Disruption of thyroid hormone homeostasis in Ugt1a-deficient Gunn rats by microsomal enzyme inducers is not due to enhanced thyroxine glucuronidation

Microsomal enzyme inducers (MEI) that increase UDP-glucuronosyltransferases (UGTs) are thought to increase glucuronidation of thyroxine (T4), thus reducing serum T4, and subsequently increasing thyroid stimulating hormone (TSH). Ugt1a1 and Ugt1a6 mediate T4 glucuronidation. Therefore, this experiment determined the involvement of Ugt1a enzymes in increased T4 glucuronidation, decreased serum T4, and increased TSH after MEI treatment. Male Wistar and Ugt1a-deficient Wistar (Gunn) rats were fed a control diet or diet containing pregnenolone-16α-carbonitrile (PCN; 800 ppm), 3-methylcholanthrene (3-MC; 200 ppm), or Aroclor 1254 (PCB; 100 ppm) for 7 days. Serum T4, triiodothyronine (T3), and TSH concentrations, hepatic T4/T3 glucuronidation, and thyroid histology and follicular cell proliferation were investigated. PCN, 3-MC, and PCB treatments decreased serum T4, whereas serum T3 was maintained in both Gunn and Wistar rats (except for PCB treatment). TSH was increased in Wistar and Gunn rats after PCN (130 and 277%) or PCB treatment (72 and 60%). T4 glucuronidation in Wistar rats was increased after PCN (298%), 3-MC (85%), and PCB (450%), but was extremely low in Gunn rats, and unchanged after MEI. T3 glucuronidation was increased after PCN (121%) or PCB (58%) in Wistar rats, but only PCN increased T3 glucuronidation in Gunn rats (43%).
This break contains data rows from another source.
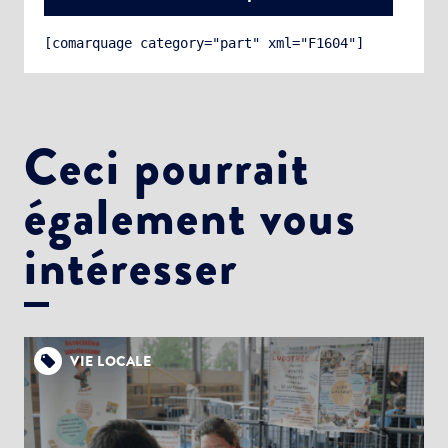
[comarquage category="part" xml="F1604"]
Ceci pourrait
également vous
Choisissez votre abonnement :
Alertes Mail
intéresser
Newsletter Culture
Newsletter Sport et Vie associative
VIE LOCALE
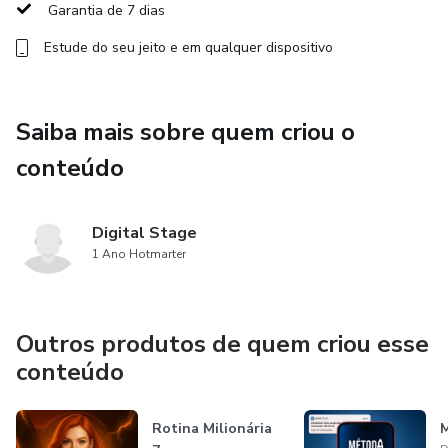
Garantia de 7 dias
Estude do seu jeito e em qualquer dispositivo
Saiba mais sobre quem criou o
conteúdo
Digital Stage
1 Ano Hotmarter
Outros produtos de quem criou esse
conteúdo
Rotina Milionária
PCN treatment induced thyroid morphological changes and increased follicular cell proliferation in both strains. These data demonstrate that T4 glucuronidation cannot be increased in Ugt1a-deficient Gunn rats. Thus, the decrease in serum T4, increase in TSH, and increase in thyroid cell proliferation after MEI are not dependent on increased T4 glucuronidation, and cannot be attributed to Ugt1a enzymes.